■ Your instructions: Required from the data below: the exact lines starting at the line containing "[252,144,301,157] React.js. ->" and ending at the line containing "[80,109,207,127] FOSS Finds", with both ends kept and all pictures dropped.

■ Available data:
^^^^
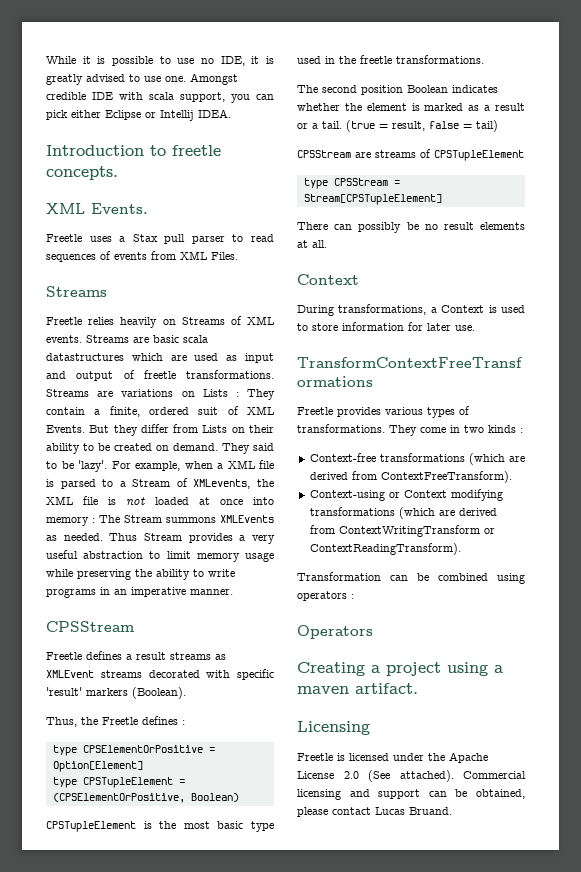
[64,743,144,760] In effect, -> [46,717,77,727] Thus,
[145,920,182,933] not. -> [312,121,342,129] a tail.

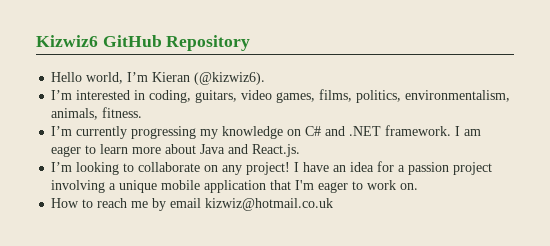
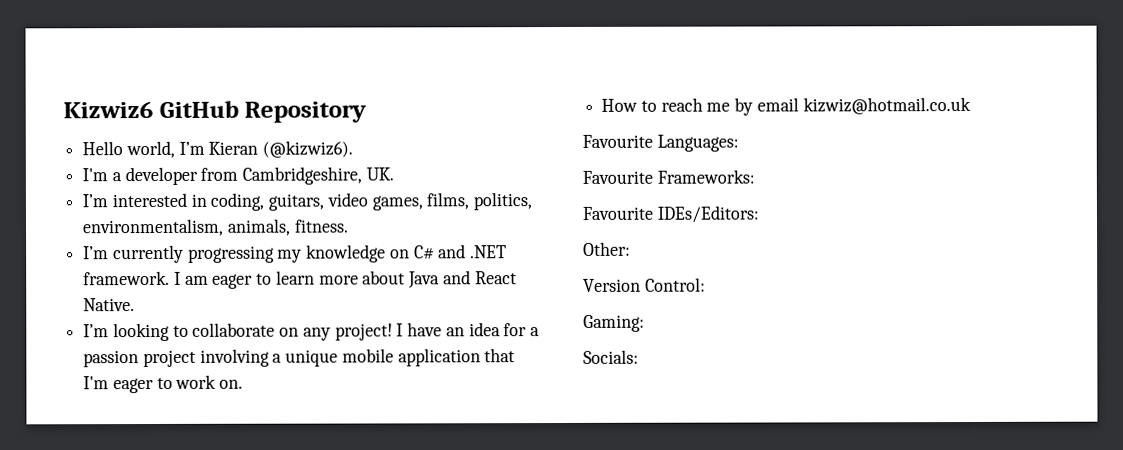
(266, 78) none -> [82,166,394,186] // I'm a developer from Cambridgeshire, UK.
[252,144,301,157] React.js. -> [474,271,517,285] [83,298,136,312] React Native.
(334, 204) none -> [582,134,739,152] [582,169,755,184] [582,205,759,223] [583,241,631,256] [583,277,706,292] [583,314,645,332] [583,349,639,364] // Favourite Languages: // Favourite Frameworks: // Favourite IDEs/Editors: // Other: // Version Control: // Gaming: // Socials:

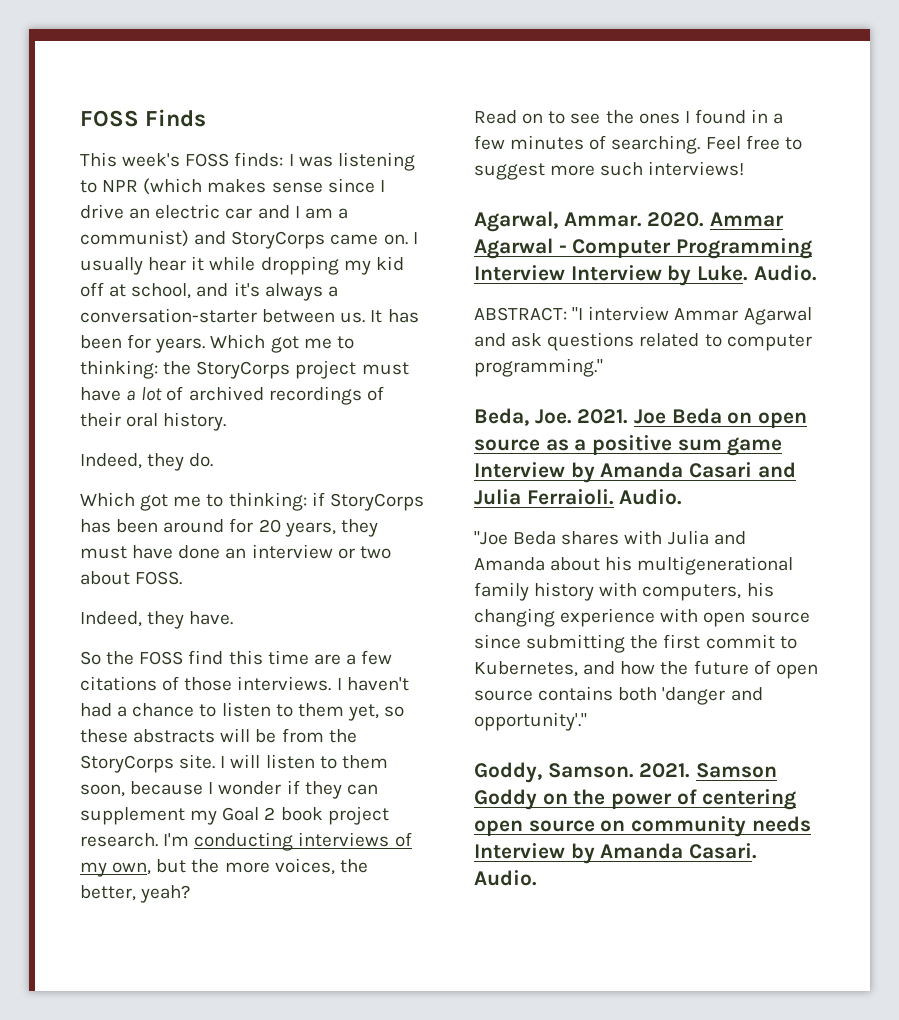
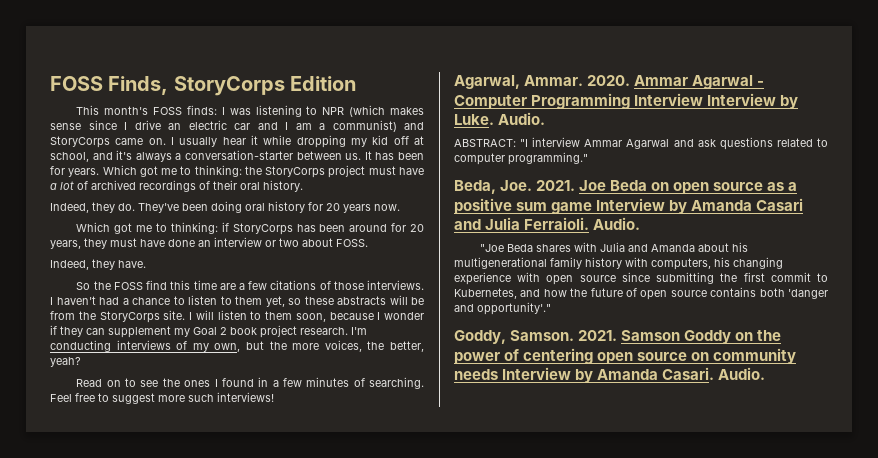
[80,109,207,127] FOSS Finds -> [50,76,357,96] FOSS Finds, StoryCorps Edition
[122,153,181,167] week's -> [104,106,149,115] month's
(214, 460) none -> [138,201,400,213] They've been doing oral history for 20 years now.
^^^^
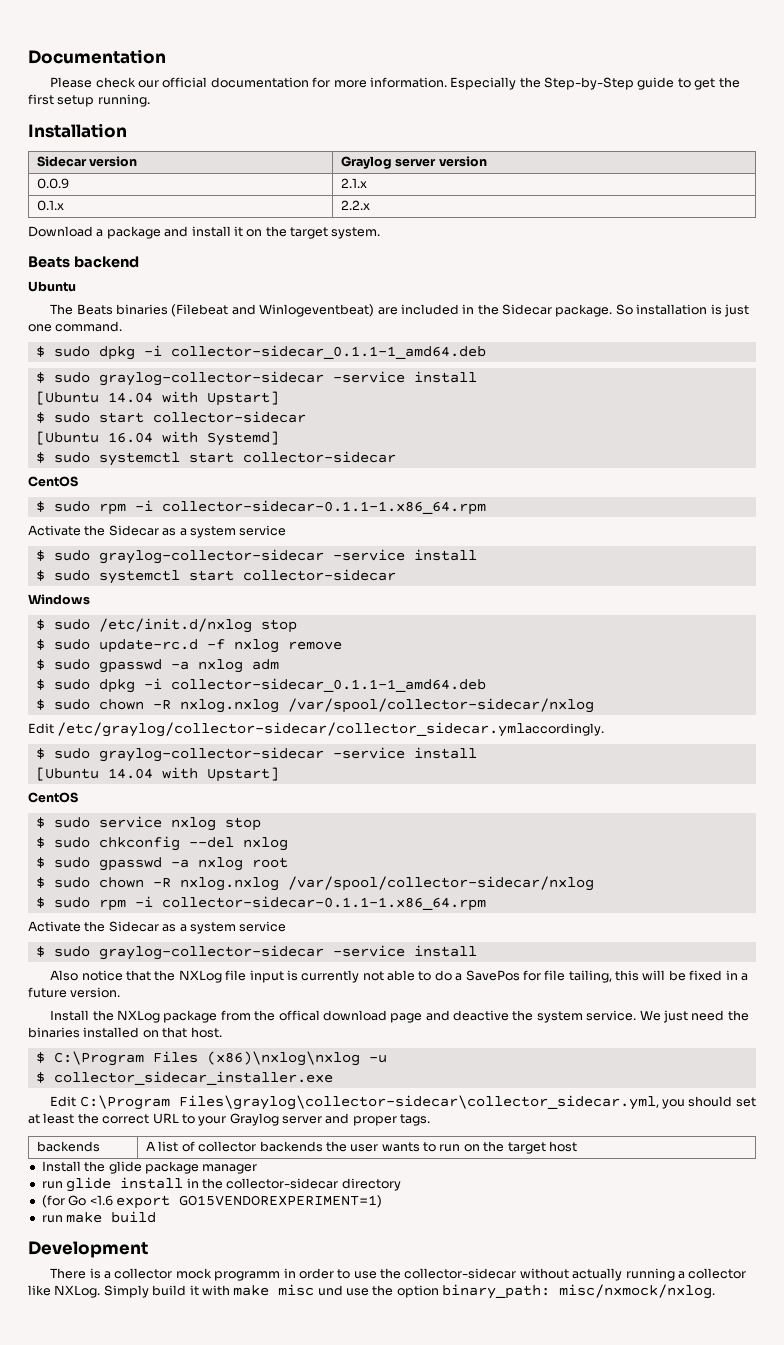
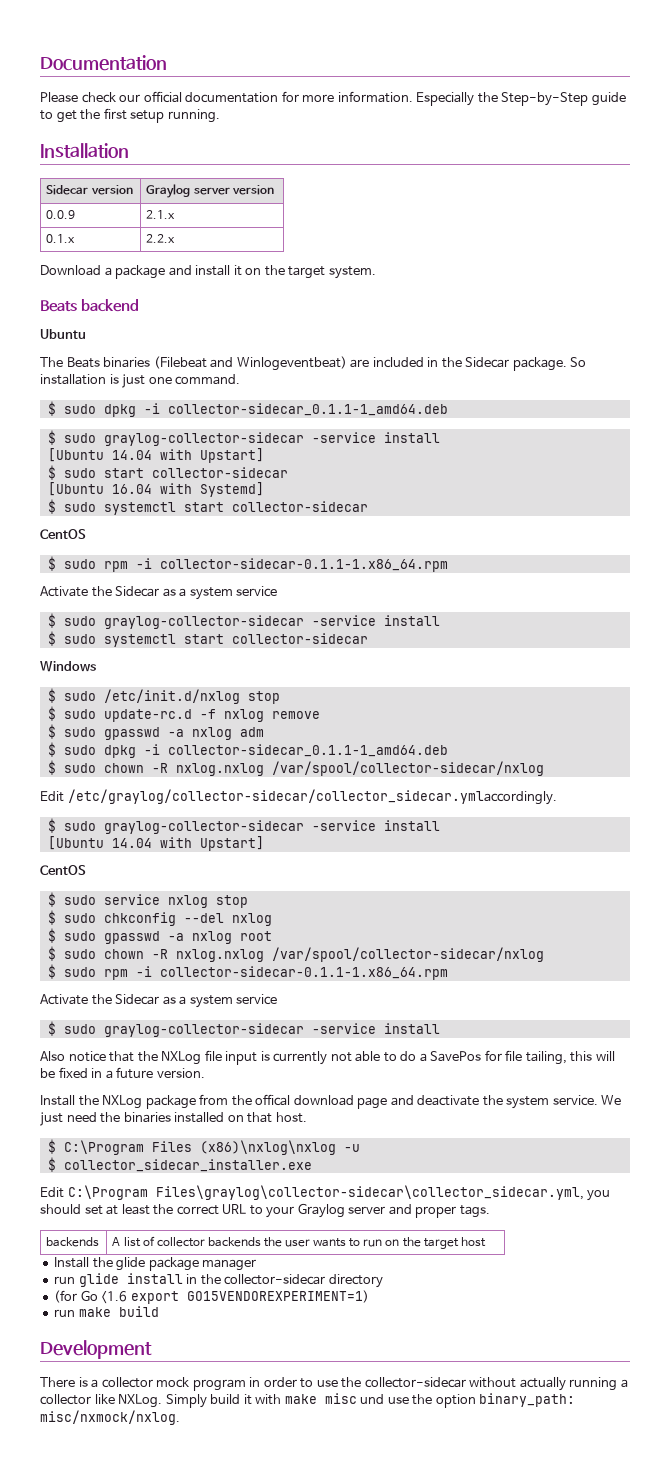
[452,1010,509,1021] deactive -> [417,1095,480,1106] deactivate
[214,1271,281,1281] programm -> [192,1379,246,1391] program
^^^^
■ Answer box:
[252,144,301,157] React.js. -> [474,271,517,285] [83,298,136,312] React Native.
(334, 204) none -> [582,134,739,152] [582,169,755,184] [582,205,759,223] [583,241,631,256] [583,277,706,292] [583,314,645,332] [583,349,639,364] // Favourite Languages: // Favourite Frameworks: // Favourite IDEs/Editors: // Other: // Version Control: // Gaming: // Socials:

[80,109,207,127] FOSS Finds -> [50,76,357,96] FOSS Finds, StoryCorps Edition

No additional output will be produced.